The service was long, and with most of it in Czech or Hebrew, sometimes my attention flagged. At one point I actually got disappointed because I was missing the smell of an old building. I wanted some sense that the old congregation had been there. The place felt too new somehow.
After the service, many of us were invited by Jindra Bromova, the woman who organized the entire restoration project and this event, to the local hotel restaurant for lunch. Nathan passed on the trout, but I actually liked it even though I don’t ordinarily eat much fish. After lunch, we all went to the outskirts of town and climbed up to the old Jewish cemetery. It is on a hill enclosed by a high wall that has broken down in one place so you can easily walk in. The tombstones were recently cleaned (by Matana, I heard) and looked white and polished.
I could not find Rabbi Bloch’s grave, until I took out my blackberry and went to the Geni page and found a photo. I realized it was against a wall and then Alex Woodle showed me exactly where it was. Not with all the rest of the graves, but completely separate, along a wall about 10 yards away, his grave stood almost alone, lined up with some much later graves of children who had died young.

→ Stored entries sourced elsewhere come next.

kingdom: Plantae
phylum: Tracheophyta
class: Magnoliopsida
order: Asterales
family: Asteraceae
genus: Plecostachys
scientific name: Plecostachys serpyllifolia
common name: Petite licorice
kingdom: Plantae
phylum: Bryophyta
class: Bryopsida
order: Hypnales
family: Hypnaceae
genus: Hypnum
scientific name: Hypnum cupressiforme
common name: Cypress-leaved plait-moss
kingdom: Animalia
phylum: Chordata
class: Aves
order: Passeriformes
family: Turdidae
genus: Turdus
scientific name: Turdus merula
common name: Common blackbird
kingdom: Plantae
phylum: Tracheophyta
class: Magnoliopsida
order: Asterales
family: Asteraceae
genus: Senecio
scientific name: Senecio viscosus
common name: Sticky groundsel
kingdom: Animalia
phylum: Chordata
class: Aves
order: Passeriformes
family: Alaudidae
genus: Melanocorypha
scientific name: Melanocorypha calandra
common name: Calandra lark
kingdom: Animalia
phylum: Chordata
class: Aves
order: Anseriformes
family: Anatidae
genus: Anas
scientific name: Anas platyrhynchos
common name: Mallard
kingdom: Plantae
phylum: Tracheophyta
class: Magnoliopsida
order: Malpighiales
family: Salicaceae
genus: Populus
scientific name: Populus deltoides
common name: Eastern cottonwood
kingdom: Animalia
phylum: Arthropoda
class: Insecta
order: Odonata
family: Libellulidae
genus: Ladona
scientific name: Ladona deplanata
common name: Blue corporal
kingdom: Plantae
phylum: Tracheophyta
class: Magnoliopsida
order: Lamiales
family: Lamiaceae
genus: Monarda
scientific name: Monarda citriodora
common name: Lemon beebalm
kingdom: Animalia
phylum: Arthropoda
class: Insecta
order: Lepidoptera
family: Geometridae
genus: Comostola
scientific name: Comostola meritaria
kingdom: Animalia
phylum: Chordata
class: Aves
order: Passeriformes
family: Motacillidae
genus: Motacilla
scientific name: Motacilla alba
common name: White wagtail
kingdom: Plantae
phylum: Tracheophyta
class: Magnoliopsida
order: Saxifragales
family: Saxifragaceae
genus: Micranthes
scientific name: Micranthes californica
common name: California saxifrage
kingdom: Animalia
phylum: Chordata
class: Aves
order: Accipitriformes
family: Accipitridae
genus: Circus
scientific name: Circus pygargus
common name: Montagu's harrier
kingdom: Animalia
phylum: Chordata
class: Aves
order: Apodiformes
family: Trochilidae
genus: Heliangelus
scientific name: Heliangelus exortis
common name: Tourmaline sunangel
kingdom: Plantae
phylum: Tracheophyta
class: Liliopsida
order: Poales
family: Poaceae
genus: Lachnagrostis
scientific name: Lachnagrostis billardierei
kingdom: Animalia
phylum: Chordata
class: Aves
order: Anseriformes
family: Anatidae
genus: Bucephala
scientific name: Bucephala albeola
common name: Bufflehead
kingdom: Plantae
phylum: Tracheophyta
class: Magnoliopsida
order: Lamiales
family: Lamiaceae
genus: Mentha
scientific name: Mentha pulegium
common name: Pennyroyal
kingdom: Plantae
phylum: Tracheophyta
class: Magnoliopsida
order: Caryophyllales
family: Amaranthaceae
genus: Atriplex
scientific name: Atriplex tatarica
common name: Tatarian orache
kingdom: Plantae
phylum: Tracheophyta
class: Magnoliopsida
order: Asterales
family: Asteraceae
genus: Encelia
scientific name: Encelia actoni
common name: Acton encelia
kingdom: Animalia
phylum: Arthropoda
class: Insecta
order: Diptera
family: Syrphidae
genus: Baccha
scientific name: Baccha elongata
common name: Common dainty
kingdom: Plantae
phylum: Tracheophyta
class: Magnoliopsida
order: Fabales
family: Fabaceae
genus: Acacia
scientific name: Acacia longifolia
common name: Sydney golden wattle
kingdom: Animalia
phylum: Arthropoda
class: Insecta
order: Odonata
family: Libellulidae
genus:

I did not understand this, since he died in 1850. Later I asked Achab Haidler, a wonderful man, and actor by profession, who has helped catalogue many Jewish cemeteries in the region, and he thinks the grave was moved, or perhaps the plaque with his name fell off and someone attached it to a different grave along the wall. He said he would investigate further. You can hear Achab on this video of the Ckyne synagogue. Achab can read all the tombstones, a very difficult task, and he even made a catalogue of the cemetery in Ckyne.
I should also mention Jan Podelsak, a local man who had been working to rescue the old cemetery and the synagogue for about 20 years. In fact, I recalled coming to Prague in 1996 and getting a poster about saving the Ckyne cemetery that he must have designed. Jan was clearly very moved by the tribute to him and seeing his long dream fulfilled. He is a local hero there in Ckyne.